Research Paper Undergraduate 1,121 words

Secret Harboring of Fugitives --

Last reviewed: February 9, 2008 ~6 min read

¶ … Secret Harboring of Fugitives -- and Knowledge -- Susan Glaspell's "A Jury of Her Peers," and Joseph Conrad's "The Secret Sharer"

Both Joseph Conrad's "The Secret Sharer" and Susan Glaspell's "A Jury of Her Peers," depict law-abiding individuals who gradually come to identify with people who have violated the law. As a result of their identification with these individuals who have allegedly transgressed, the married women of Glaspell's tale and Conrad's nameless sea captain gain a new sense of identity. The women resolve to never allow another woman to be abused by her husband, and band together against the law who would condemn Mrs. Wright for striking back. The captain's ship is saved, but more importantly he gains a sense of psychological peace because of his feeling of unity or 'doubleness' with the condemned fugitive swimmer Leggatt.
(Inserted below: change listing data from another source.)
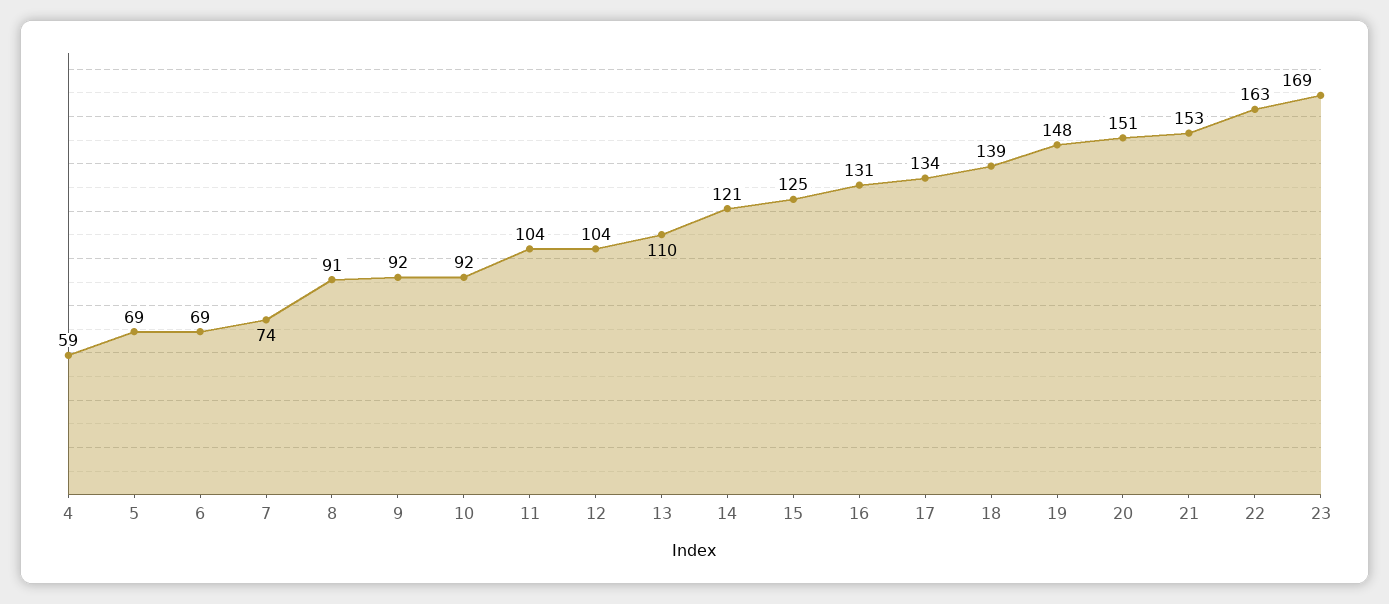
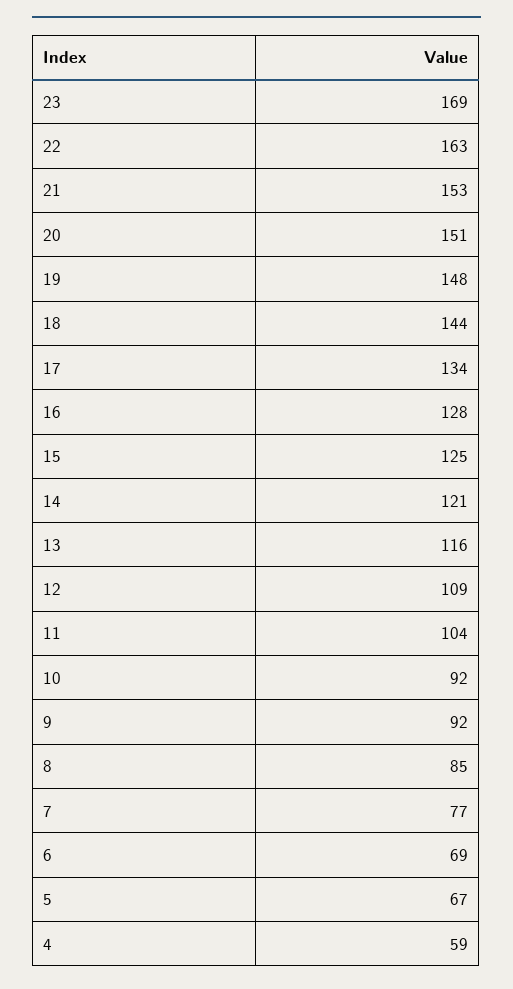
  {
    "4": 59,
-   "5": 69,
+   "5": 67,
    "6": 69,
-   "7": 74,
+   "7": 77,
-   "8": 91,
+   "8": 85,
    "9": 92,
    "10": 92,
    "11": 104,
-   "12": 104,
+   "12": 109,
-   "13": 110,
+   "13": 116,
    "14": 121,
    "15": 125,
-   "16": 131,
+   "16": 128,
    "17": 134,
-   "18": 139,
+   "18": 144,
    "19": 148,
    "20": 151,
    "21": 153,
    "22": 163,
    "23": 169
  }

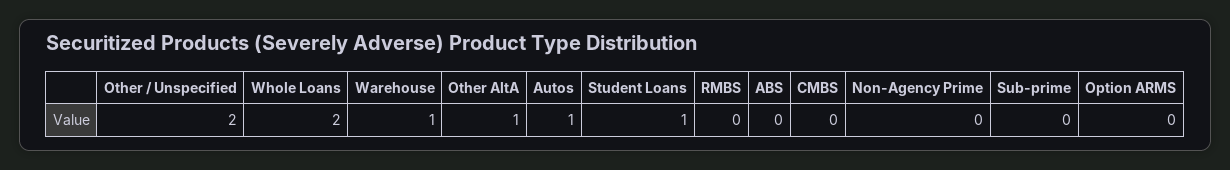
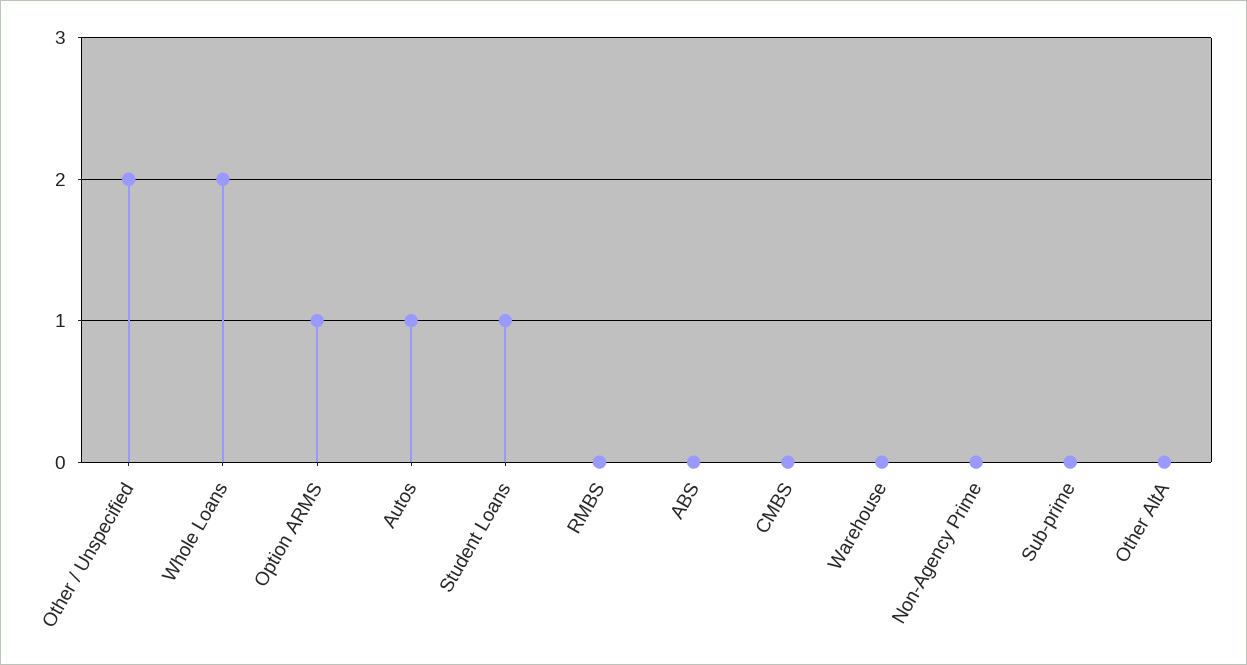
  {
    "Other / Unspecified": 2,
    "Whole Loans": 2,
-   "Warehouse": 1,
+   "Warehouse": 0,
-   "Other AltA": 1,
+   "Other AltA": 0,
    "Autos": 1,
    "Student Loans": 1,
    "RMBS": 0,
    "ABS": 0,
    "CMBS": 0,
    "Non-Agency Prime": 0,
    "Sub-prime": 0,
-   "Option ARMS": 0
+   "Option ARMS": 1
  }

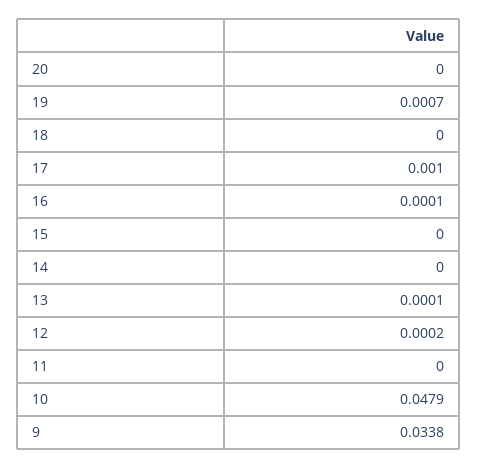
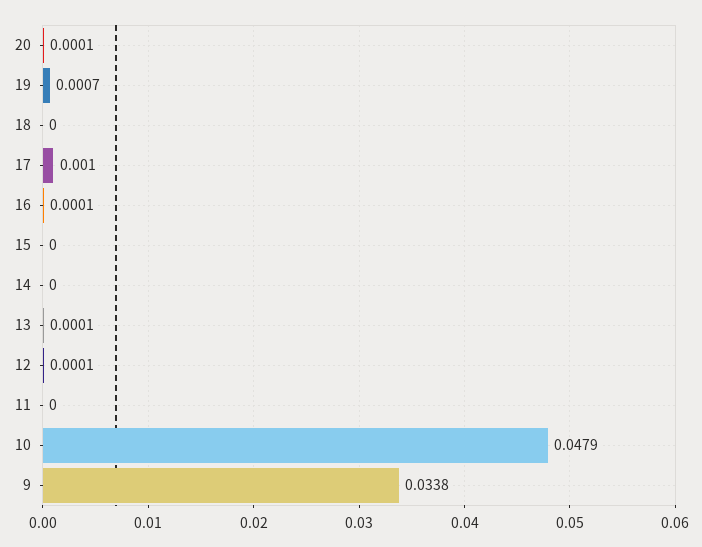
  {
-   "20": 0,
+   "20": 0.0001,
    "19": 0.0007,
    "18": 0,
    "17": 0.001,
    "16": 0.0001,
    "15": 0,
    "14": 0,
    "13": 0.0001,
-   "12": 0.0002,
+   "12": 0.0001,
    "11": 0,
    "10": 0.0479,
    "9": 0.0338
  }

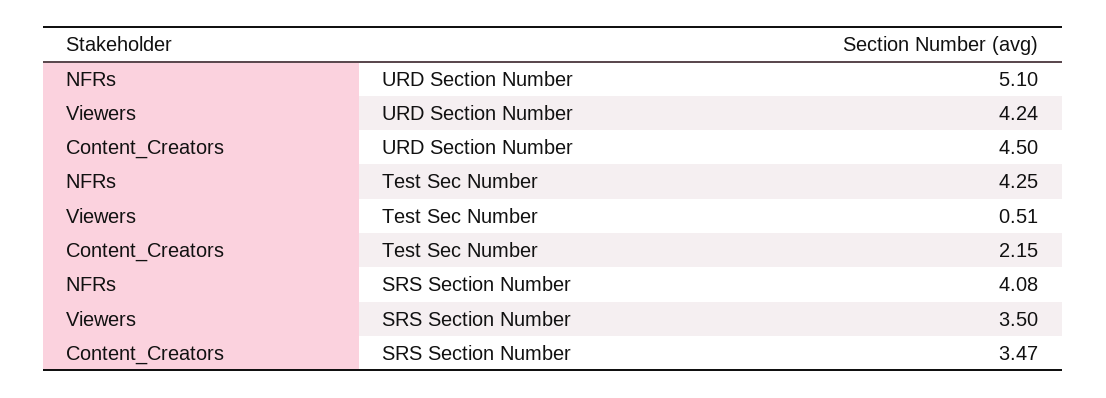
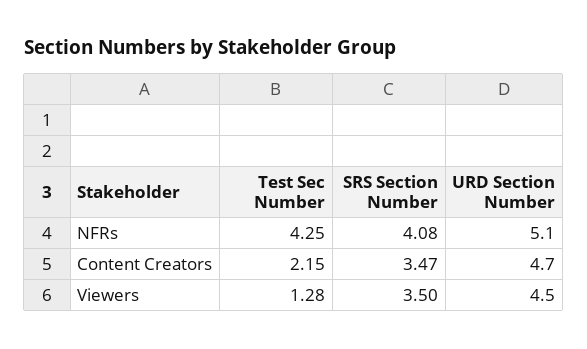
  {
    "NFRs": {
      "URD Section Number": 5.1,
      "Test Sec Number": 4.25,
      "SRS Section Number": 4.08
    },
    "Viewers": {
-     "URD Section Number": 4.24,
+     "URD Section Number": 4.5,
-     "Test Sec Number": 0.51,
+     "Test Sec Number": 1.28,
      "SRS Section Number": 3.5
    },
    "Content_Creators": {
-     "URD Section Number": 4.5,
+     "URD Section Number": 4.7,
      "Test Sec Number": 2.15,
      "SRS Section Number": 3.47
    }
  }

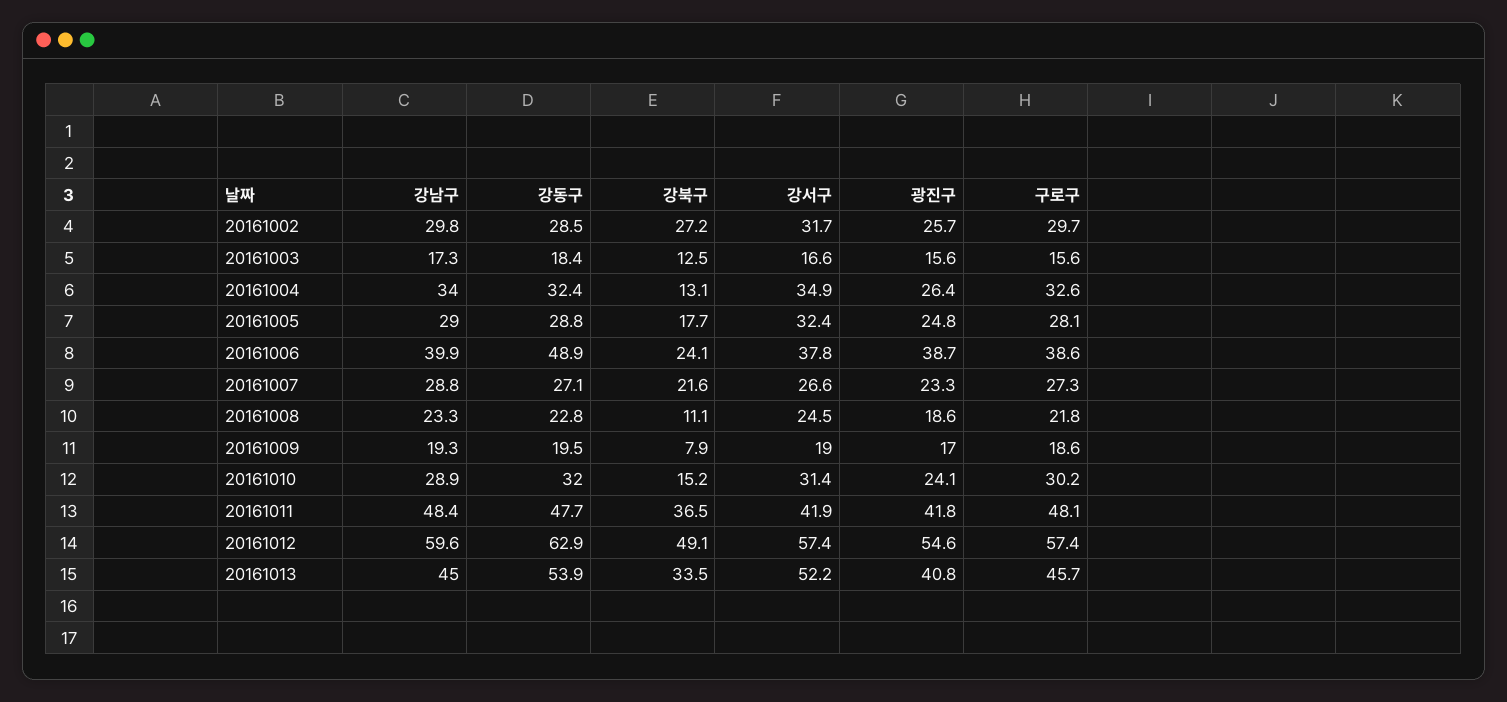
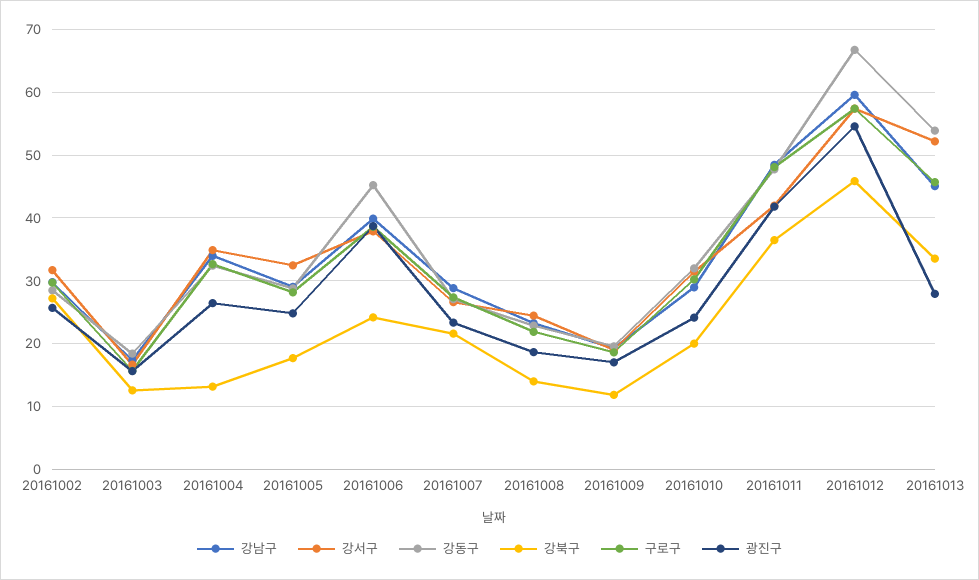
  {
    "강남구": {
      "20161002": 29.8,
      "20161003": 17.3,
      "20161004": 34,
      "20161005": 29,
      "20161006": 39.9,
      "20161007": 28.8,
      "20161008": 23.3,
      "20161009": 19.3,
      "20161010": 28.9,
      "20161011": 48.4,
      "20161012": 59.6,
      "20161013": 45
    },
    "강동구": {
      "20161002": 28.5,
      "20161003": 18.4,
      "20161004": 32.4,
      "20161005": 28.8,
-     "20161006": 48.9,
+     "20161006": 45,
      "20161007": 27.1,
      "20161008": 22.8,
      "20161009": 19.5,
      "20161010": 32,
      "20161011": 47.7,
-     "20161012": 62.9,
+     "20161012": 67,
      "20161013": 53.9
    },
    "강북구": {
      "20161002": 27.2,
      "20161003": 12.5,
      "20161004": 13.1,
      "20161005": 17.7,
      "20161006": 24.1,
      "20161007": 21.6,
-     "20161008": 11.1,
+     "20161008": 14,
-     "20161009": 7.9,
+     "20161009": 12,
-     "20161010": 15.2,
+     "20161010": 20,
      "20161011": 36.5,
-     "20161012": 49.1,
+     "20161012": 46,
      "20161013": 33.5
    },
    "강서구": {
      "20161002": 31.7,
      "20161003": 16.6,
      "20161004": 34.9,
      "20161005": 32.4,
      "20161006": 37.8,
      "20161007": 26.6,
      "20161008": 24.5,
      "20161009": 19,
      "20161010": 31.4,
      "20161011": 41.9,
      "20161012": 57.4,
      "20161013": 52.2
    },
    "광진구": {
      "20161002": 25.7,
      "20161003": 15.6,
      "20161004": 26.4,
      "20161005": 24.8,
      "20161006": 38.7,
      "20161007": 23.3,
      "20161008": 18.6,
      "20161009": 17,
      "20161010": 24.1,
      "20161011": 41.8,
      "20161012": 54.6,
-     "20161013": 40.8
+     "20161013": 28
    },
    "구로구": {
      "20161002": 29.7,
      "20161003": 15.6,
      "20161004": 32.6,
      "20161005": 28.1,
      "20161006": 38.6,
      "20161007": 27.3,
      "20161008": 21.8,
      "20161009": 18.6,
      "20161010": 30.2,
      "20161011": 48.1,
      "20161012": 57.4,
      "20161013": 45.7
    }
  }

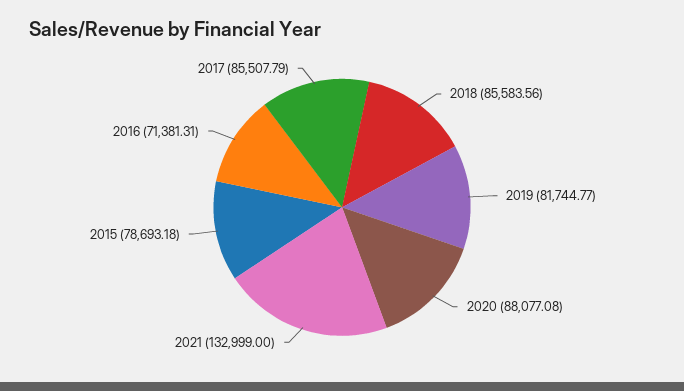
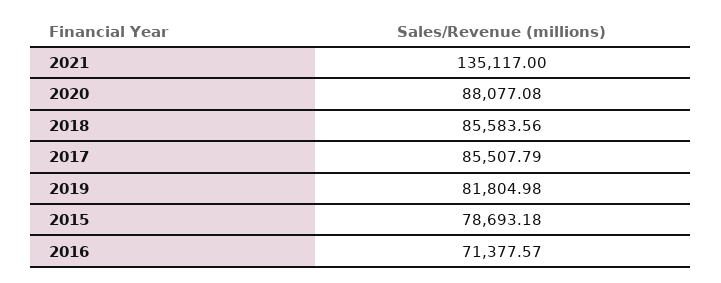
  {
    "2018": 85583.56,
-   "2019": 81744.77,
+   "2019": 81804.98,
    "2020": 88077.08,
-   "2021": 132999,
+   "2021": 135117,
    "2015": 78693.18,
-   "2016": 71381.31,
+   "2016": 71377.57,
    "2017": 85507.79
  }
In Susan Glaspell's "A Jury of Her Peers," the women of Dickson County gradually grow united in the realization that Mrs. Wright murdered her husband and was justified in doing so. Before, the women of the town like Mrs. Foster, Mrs. Hale, and Mrs. Peters were merely friends. But as they see the cruelty that has been perpetuated upon Mrs. Wright, first by her husband, then by the law, they are outraged. The sheriff and the men examining the scene make light of the women's small, detailed observations. The attitude of the men is summed up when Mr. Hale comments: "Oh, well' [he said]...with good-natured superiority, 'women are used to worrying over trifles,'" like preserves and canaries. But it is in these details that the entire life of the Wrights is spun out before the women's eyes, like a skein of cloth. The empty birdcage, the evidence of the bird's demise at the hands of Mr. Wright that motivated Mrs. Wright to turn against her husband in resistance, tells all. The women understand that the tiny creature was the only thing that made Mrs. Wright happy.

Together, the women resolve that this will not occur again, and they will not live in silence, side-by-side, while another woman dwells in a state of utter misery. They realize that behind the normal facade of the Wrights, potentially deadly violence was occurring. As summed up by Mrs. Hale: "I might 'a' known she needed help! I tell you, it's queer, Mrs. Peters. We live close together, and we live far apart. We all go through the same things -- it's all just a different kind of the same thing! If it weren't -- why do you and I understand? Why do we know -- what we know this minute?" The true crime, the women feel, is that she did not seek out help and "come over" to one of their homes, but rather dwelled in shame and silence over her plight, until it was too late, for both her favorite canary and herself.

Like "A Jury of Her Peers," Joseph Conrad's short story "The Secret Sharer" is also told in retrospect. The narrator is a sea captain who finds a man named Leggatt, drowning in the water, who seems to be his 'double,' much like the women of Glaspell's story perceive Mrs. Wright to be their double, or a physical mirror of their personal pain. Leggatt is also condemned as a murderer like Mrs. Wright, but rather than reject the fugitive, Conrad's narrator gives him a place to stay. The image of the law arises, but like the woman, the captain has already experienced a kind of internal, moral shift. Like the woman the captain cannot bear to morally condemn the murderer, or reveal the fact that Leggatt is on his ship when the authorities arrive. Captain Archbold wants to act according to the law, like the men of the Glaspell tale, but Leggatt's protective captain pretends the ship is empty and points out that Leggatt's actions helped save the ship during a storm.

The captain, from a law-abiding man, has suddenly become a man who will evade the law, because he mysteriously perceives himself to be the same as another man. Unlike the feminist identification or mirroring that occurs in the Glaspell tale, the Conrad tale's sense of a "mirror image" of two psychologically united selves is far more mysterious. Eventually, the captain agrees to allow Leggatt to swim to shore. He watches the white hat that he has given Leggatt as a kind of identifying mark, a trifle, the women of Dickson County might say, and rather than regretting his actions on the first ship he has commanded, he feels a sense of strange peace that he has allowed his double to escape.

The sea captain realizes that he will never be the same man, as the women realize that they will always have a shared kinship, now that they collectively understand what happened to Mrs. Wright. "I watched the hat -- the expression of my sudden pity for his mere flesh. It had been meant to save his homeless head from the dangers of the sun. And now -- behold -- it was saving the ship, by serving me for a mark to help out the ignorance of my strangeness. Ha! It was drifting forward, warning me just in time that the ship had gathered sternaway." The nameless captain has been saved, he feels, by this sense of connection with another -- his ship has been physically saved by the presence of Leggatt in the water, and somehow he has been saved internally like the fleeing man. Likewise, if anything ever happens to any of the women of the Glaspell tale, they will be saved because of their unity with one another.